From Boolean function to a logic circuit

The easiest path to go from a logic design to an actual logic circuit is to obtain its Boolean function and replace the logical addition, multiplication and negation operators by the logical OR, AND and NOT gates.

If the design is expressed as a truth table or a map (such as the ones described in K-Maps) it is better to transform them to the equivalent Boolean function.

Another representation presented in the section Map-entered Variables can be directly implemented with multiplexers, a medium scale integration (MSI) component described in section MUX/DEMUX.

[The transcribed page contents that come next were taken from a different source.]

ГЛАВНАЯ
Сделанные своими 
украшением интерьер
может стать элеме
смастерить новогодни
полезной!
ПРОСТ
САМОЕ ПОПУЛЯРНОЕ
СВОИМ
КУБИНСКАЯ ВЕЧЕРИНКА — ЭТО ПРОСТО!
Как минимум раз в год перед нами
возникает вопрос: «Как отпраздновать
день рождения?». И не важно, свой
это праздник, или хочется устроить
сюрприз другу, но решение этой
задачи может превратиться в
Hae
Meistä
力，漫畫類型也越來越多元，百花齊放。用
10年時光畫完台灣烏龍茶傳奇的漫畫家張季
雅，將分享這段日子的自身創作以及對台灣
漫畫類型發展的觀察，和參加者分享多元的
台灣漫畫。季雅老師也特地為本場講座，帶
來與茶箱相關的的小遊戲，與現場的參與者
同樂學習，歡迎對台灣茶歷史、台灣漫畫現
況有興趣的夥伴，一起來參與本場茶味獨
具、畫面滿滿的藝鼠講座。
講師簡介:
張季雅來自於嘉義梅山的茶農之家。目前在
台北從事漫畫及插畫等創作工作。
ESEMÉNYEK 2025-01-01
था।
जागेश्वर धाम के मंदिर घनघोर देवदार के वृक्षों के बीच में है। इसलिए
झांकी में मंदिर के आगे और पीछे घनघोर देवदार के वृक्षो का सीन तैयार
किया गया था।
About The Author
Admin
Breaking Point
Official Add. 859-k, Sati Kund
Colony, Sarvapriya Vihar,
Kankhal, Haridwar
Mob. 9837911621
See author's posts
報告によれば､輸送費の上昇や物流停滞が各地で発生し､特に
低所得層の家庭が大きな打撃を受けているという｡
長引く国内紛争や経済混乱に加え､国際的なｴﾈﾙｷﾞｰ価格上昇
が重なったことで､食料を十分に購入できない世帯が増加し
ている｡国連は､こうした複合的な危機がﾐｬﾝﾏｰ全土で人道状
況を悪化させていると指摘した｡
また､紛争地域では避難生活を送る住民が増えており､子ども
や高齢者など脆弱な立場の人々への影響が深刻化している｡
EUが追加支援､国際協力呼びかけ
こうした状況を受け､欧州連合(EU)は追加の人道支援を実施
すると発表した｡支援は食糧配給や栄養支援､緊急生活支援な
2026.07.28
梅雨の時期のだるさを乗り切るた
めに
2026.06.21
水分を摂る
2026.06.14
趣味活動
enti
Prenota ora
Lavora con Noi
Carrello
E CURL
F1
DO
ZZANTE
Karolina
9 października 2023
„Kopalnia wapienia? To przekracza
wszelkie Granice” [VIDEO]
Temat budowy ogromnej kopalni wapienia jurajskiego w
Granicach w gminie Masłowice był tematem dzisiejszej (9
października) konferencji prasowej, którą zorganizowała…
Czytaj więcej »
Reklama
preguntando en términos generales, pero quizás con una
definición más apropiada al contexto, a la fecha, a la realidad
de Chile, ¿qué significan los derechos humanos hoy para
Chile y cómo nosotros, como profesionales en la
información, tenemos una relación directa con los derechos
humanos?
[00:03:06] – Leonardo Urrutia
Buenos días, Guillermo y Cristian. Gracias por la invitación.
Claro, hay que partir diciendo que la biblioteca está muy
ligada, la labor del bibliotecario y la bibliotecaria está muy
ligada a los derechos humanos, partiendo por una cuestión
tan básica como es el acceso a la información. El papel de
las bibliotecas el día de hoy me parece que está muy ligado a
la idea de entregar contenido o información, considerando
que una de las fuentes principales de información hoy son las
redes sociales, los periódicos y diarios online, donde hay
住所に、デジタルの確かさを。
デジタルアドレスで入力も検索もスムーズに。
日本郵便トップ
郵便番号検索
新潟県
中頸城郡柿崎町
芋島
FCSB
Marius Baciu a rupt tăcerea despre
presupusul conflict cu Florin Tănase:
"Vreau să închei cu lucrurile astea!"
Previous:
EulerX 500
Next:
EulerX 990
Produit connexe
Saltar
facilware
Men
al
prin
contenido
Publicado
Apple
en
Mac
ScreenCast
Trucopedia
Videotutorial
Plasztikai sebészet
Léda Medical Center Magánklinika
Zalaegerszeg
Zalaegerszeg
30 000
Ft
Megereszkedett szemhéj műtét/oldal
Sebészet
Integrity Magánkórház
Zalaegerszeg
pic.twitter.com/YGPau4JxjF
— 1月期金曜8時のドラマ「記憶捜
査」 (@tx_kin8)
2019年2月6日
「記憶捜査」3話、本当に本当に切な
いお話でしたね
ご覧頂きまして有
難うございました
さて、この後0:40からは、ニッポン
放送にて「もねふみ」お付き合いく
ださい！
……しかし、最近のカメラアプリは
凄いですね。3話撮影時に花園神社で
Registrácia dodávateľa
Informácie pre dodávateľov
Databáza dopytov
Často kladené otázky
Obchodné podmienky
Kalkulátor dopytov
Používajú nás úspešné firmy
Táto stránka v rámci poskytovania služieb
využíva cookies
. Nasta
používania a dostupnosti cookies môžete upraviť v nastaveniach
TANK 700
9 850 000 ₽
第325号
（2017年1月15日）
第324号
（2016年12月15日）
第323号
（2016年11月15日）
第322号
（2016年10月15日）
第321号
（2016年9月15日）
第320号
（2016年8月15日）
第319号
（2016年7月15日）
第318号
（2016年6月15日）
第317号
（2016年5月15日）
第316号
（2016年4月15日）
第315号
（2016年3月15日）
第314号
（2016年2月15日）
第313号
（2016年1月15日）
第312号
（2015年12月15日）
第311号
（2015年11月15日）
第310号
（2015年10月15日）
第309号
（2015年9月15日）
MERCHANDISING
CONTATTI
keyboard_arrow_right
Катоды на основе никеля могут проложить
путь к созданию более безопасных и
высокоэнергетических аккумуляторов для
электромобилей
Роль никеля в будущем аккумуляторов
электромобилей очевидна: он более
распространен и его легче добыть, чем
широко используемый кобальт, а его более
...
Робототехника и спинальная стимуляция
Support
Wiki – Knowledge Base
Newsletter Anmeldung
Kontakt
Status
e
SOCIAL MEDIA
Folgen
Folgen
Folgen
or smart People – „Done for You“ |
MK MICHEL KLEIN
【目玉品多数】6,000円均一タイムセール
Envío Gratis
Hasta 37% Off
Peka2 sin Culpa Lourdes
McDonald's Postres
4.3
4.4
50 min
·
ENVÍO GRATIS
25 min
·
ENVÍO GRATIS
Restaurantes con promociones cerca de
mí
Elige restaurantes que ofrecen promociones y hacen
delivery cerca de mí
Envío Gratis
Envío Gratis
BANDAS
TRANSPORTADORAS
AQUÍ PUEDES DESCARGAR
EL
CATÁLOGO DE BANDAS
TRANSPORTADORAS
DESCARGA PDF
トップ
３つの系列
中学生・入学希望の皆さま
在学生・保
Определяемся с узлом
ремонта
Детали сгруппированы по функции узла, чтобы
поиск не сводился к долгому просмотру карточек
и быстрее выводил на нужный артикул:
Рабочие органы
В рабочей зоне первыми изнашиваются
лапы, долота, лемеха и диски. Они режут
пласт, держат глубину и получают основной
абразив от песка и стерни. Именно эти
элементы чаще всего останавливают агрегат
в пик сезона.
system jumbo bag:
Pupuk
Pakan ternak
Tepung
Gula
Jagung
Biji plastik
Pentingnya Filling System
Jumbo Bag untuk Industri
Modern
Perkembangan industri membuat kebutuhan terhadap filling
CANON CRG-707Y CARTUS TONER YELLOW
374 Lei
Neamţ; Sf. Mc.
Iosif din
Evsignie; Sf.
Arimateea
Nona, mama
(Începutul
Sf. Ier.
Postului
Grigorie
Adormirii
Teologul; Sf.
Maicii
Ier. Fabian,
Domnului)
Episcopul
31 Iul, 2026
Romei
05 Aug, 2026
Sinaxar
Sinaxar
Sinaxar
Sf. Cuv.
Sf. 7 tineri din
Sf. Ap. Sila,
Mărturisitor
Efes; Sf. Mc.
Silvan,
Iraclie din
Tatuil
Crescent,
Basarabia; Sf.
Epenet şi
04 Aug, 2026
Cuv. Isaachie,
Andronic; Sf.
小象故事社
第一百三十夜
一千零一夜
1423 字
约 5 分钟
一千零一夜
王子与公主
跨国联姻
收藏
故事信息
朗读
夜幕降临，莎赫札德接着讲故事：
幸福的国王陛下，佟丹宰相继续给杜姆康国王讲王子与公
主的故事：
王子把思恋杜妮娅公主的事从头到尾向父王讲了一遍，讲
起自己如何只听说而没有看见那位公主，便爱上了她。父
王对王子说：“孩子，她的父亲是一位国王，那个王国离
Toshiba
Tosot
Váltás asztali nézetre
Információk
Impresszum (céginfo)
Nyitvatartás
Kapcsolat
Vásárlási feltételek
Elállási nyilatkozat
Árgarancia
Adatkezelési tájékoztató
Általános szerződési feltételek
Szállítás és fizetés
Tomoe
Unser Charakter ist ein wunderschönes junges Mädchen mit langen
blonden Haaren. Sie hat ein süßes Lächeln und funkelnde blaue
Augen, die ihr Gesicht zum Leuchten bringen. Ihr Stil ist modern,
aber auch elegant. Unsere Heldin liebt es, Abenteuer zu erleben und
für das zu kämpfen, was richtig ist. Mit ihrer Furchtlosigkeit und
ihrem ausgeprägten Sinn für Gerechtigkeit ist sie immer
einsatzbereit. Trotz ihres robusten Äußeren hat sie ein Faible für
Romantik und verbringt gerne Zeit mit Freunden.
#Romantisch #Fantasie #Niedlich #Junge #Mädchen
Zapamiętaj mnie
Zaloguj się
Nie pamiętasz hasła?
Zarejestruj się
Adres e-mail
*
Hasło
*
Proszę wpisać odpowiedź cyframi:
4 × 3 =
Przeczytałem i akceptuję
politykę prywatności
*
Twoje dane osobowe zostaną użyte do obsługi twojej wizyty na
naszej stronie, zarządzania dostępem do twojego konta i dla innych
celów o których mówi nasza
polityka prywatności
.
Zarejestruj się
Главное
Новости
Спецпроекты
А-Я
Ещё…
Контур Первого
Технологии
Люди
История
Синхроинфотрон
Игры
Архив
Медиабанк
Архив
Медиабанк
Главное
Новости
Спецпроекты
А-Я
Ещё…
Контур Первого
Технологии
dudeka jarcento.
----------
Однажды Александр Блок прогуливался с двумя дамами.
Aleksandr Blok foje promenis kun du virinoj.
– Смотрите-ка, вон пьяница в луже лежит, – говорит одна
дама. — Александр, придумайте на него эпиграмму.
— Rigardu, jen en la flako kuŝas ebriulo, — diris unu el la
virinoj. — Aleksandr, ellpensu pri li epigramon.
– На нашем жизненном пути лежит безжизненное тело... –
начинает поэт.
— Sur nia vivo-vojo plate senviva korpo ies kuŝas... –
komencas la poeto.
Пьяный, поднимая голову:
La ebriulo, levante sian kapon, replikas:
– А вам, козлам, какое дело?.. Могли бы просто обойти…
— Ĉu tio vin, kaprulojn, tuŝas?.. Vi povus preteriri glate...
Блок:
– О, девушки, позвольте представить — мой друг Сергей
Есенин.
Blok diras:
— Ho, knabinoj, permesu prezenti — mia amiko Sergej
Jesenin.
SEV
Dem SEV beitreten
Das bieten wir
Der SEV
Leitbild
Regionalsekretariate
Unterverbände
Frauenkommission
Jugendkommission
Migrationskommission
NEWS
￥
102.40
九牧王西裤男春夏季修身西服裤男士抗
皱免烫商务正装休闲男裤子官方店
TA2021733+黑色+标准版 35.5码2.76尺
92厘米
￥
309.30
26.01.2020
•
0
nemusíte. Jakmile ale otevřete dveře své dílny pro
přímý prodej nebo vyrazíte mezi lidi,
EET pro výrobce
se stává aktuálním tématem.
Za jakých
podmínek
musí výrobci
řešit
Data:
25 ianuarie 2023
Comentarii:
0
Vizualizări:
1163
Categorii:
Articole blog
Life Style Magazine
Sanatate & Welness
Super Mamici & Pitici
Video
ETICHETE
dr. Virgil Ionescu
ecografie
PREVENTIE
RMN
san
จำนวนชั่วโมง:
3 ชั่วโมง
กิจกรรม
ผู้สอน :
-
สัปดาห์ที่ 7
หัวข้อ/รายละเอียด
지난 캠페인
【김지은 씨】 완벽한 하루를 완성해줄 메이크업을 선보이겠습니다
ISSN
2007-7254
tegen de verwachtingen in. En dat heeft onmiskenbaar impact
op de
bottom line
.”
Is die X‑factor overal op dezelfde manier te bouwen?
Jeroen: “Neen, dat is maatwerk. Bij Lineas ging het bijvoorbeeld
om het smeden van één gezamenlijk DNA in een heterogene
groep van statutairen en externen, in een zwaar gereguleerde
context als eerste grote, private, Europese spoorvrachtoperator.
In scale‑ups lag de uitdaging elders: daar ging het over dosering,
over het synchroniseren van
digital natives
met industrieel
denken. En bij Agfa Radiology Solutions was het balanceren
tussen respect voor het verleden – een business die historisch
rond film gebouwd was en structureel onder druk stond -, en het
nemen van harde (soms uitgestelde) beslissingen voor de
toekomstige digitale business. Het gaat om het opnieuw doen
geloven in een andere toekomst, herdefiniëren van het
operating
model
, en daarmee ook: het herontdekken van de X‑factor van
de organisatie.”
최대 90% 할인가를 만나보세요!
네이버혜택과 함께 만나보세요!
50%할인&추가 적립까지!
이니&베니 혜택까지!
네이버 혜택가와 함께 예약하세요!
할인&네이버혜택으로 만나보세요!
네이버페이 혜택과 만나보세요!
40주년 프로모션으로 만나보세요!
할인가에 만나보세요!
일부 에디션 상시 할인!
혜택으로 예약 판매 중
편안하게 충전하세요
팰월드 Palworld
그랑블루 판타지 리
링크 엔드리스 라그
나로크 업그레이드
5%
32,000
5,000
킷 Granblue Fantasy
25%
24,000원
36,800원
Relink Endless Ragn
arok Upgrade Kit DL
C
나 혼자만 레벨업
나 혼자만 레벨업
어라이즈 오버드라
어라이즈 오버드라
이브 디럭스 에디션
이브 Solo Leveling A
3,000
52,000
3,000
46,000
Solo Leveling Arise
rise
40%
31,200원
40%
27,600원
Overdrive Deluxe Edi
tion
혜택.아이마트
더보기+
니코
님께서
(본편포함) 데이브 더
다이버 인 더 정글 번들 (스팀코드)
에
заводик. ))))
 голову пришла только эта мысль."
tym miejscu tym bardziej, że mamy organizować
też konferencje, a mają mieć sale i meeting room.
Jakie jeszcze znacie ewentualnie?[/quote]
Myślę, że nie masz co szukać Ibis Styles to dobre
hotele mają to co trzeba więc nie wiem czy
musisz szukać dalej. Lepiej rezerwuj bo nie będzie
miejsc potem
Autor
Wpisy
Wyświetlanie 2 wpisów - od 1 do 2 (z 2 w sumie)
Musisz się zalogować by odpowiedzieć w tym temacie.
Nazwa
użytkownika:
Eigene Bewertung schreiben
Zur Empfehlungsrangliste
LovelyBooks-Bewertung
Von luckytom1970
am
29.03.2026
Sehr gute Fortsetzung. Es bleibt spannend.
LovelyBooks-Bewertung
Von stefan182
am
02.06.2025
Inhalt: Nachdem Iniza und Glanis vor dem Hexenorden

The logic system defined by the truth table in Table 1:

Table 1: Truth table of function $F(x,y,z)$
$i$ $x$ $y$ $z$ $F$
0 0 0 0 0
1 0 0 1 1
2 0 1 0 0
3 0 1 1 0
4 1 0 0 0
5 1 0 1 0
6 1 1 0 1
7 1 1 1 1

can be represented by the function:

$F(x,y,z) = \overline{x}\overline{y}z + xy\overline{z} + xyz$

using Boolean algebra’s rules and laws the function can be re-arranged as

$\begin{align*} F(x,y,z) &= \overline{x}\overline{y}z + xy\underbrace{(\overline{z} + z)}_{=1}\\
F(x,y,z) &= \overline{x}\overline{y}z + xy \end{align*}$

By replacing the negations by NOT gates, the sum by an OR gate and the products by AND gates, the following circuit is implemented:

Optimizing a circuit

As it was shown in the example above, in general, a Boolean function is reduced before its implementation. The reduced expression leads to a more optimal circuit, with fewer gates and connections. In turn, this makes the circuit less complex and easier to implement, debug and repair. It may also reduce the total cost and energy requirements due to the reduced number of components. Additionally, if the circuit is being implemented with discrete components, it will be more compact in size.

There are several methods to minimise a logic function:

  1. Use the Boolean algebra’s laws and rules. This process is complex and difficult but it works for any function, independent of the number of variables.
  2. A graphical, visual inspection method based on the representation using Karnaugh Maps as described in section K-Maps or the extension using Map-entered Variables shown in section Map-entered variables or the
  3. A tabular recursive algorithm known as Quine-McCluskey method which is explained in section Quine McCluskey.
  4. Even other optimisation methods can be used (for instance, heuristic based, or evolutionary computation), specially with extremely large circuits or when additional restrictions need to be satisfied.